I grew up in Aliquippa, Pennsylvania, a steel town located on the west bank of the Ohio River, 20 miles north of Pittsburgh. My family was in the builders supply, automobile, and banking businesses, but everything in our town focused on the steel industry, specifically the Aliquippa Works of the Jones and Laughlin Steel Corporation. The whole town of 27,000 people had grown up as a boom town in the first quarter of the 20th Century as the Aliquippa Works had expanded along the river, eventually reaching an extension of over three miles. My great uncle Paul Miller Moore had gone to work for B.F. Jones after graduating from Muskingum College, and in 1908 was sent to Aliquippa, then Woodlawn, to prepare the ground for the building of a the giant steel mill. In 1912 my uncle left J&L and founded P.M.Moore Builders Supplies, located on a leased piece of land within the mill, and for the next 75 years our family fortunes rose and fell in direct relationship with J & L and the steel industry in the US. Most of the adults I knew as I grew up in the 1940’s and 1950’s were steel men, from works managers to metallurgists to fathers of friends who worked on the blast furnaces and the open hearths. The steel industry has always fascinated me.
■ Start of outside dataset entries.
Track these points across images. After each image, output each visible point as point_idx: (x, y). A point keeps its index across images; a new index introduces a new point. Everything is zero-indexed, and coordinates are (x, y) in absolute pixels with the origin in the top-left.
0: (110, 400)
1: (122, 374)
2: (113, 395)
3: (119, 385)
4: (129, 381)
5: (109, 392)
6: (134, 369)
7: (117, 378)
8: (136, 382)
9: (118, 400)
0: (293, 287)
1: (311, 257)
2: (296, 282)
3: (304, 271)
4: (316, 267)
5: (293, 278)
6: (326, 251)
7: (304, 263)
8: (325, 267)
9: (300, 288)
In 1977 when I was on the international business faculty of New York University I conducted a personal interview survey with executives and financiers of the nascent steel industry in Brazil. The U.S. industry was already in the process of radical restructuring and workforce reduction by this time, but the Brazilian industry was in full growth mode. New companies were being founded, and there was great optimism. One of the less prominent companies in the Brazilian industry at that time was owned by the Gerdau family, based in Rio Grande do Sul in the far south of Brazil. This family had started the company as a producer of nails in the early 1900’s. It had continued steady growth throughout the century, adopting a focused strategy of servicing the regional markets for “long” products and nails produced in the mini-mill electric furnace/continuous casting processes implemented so effectively by Nucor in the United States.
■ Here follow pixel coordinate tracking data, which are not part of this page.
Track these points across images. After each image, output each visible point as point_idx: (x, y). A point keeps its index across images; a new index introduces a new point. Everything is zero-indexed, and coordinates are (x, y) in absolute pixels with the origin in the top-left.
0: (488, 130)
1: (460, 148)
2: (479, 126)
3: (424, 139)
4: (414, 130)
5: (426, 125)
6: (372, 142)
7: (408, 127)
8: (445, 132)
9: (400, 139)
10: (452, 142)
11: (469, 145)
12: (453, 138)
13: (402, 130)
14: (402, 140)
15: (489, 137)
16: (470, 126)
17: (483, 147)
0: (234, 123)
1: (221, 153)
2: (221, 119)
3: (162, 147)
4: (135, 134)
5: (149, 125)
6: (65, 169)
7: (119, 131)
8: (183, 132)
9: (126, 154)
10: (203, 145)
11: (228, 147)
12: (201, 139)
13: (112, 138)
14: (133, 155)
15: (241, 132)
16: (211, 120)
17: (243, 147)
When the privatization of state industries occurred in Brazil in the late 1980’s Gerdau stepped up the plate and successfully bid in several steel company auctions, with the largest acquisition being the takeover of Acominas, a large basic steel producer located in the heart of the iron triangle of Minas Gerais. By the late 1990’s Gerdau had become a major player in the Brazilian industry, and a leader in the trend toward the multinational expansion of Brazilian and Latin American firms. A Harvard Business School case was written on the company, and I published my own case study on the company in 2004. In my view the success of the company was based on inspired leadership, constant focus on training at all levels of the company, a corporate culture based on constant improvement in quality in all aspects of company operations, and a focus on specific market niches.
Gerdau has become one of the top 15 steel companies in the World, with operations in Brazil, the U.S., Canada, Chile, Argentina, Mexico, Peru, Venezuela, and now Spain. This is truly an impressive corporate performance spanning more than 100 years.
There are always uncertainties on the horizon for any organization. One of the big ones for Gerdau is the changeover taking place to a new generation of managers. Another is whether the company will successfully remain independent in the fast changing context of the global steel industry. The industry still has a relatively low level of global concentration in comparison with almost all other industries, even as major mergers and acquisitions follow each other with high frequency. The takeover of the world’s largest steel company by family controlled Ispat Industries in 2006 is one of the most dramatic developments illustrating the trend of concentration. One can only speculate as to the future of Gerdau in the face of this trend.
Returning to the beginning of this essay, what has been the fate of J & L Steel’s Aliquippa Work’s in the town of my childhood? The company itself became a part of LTV in the 1980’s, merged with the former Republic Steel. The 1990’s found the company in bankruptcy, and liquidation followed in the early 21st Century. Some of the assets were purchased at bargain basement prices to be a part of the newly formed International Steel Industries, and are now operating again. The Aliquippa Works were not resurrected. Today Aliquippa is a community of 6,000 people, and most of the giant works along the Ohio has been dismantled, with some of it shipped to China according to local lore, and the rest sold for scrap metal. The riverbank once again has a natural beauty after its interlude as a fiery industrial crucible.
I wonder if the same fate will some day befall any of the communities in South and North America which today host the operations of Gerdau Steel.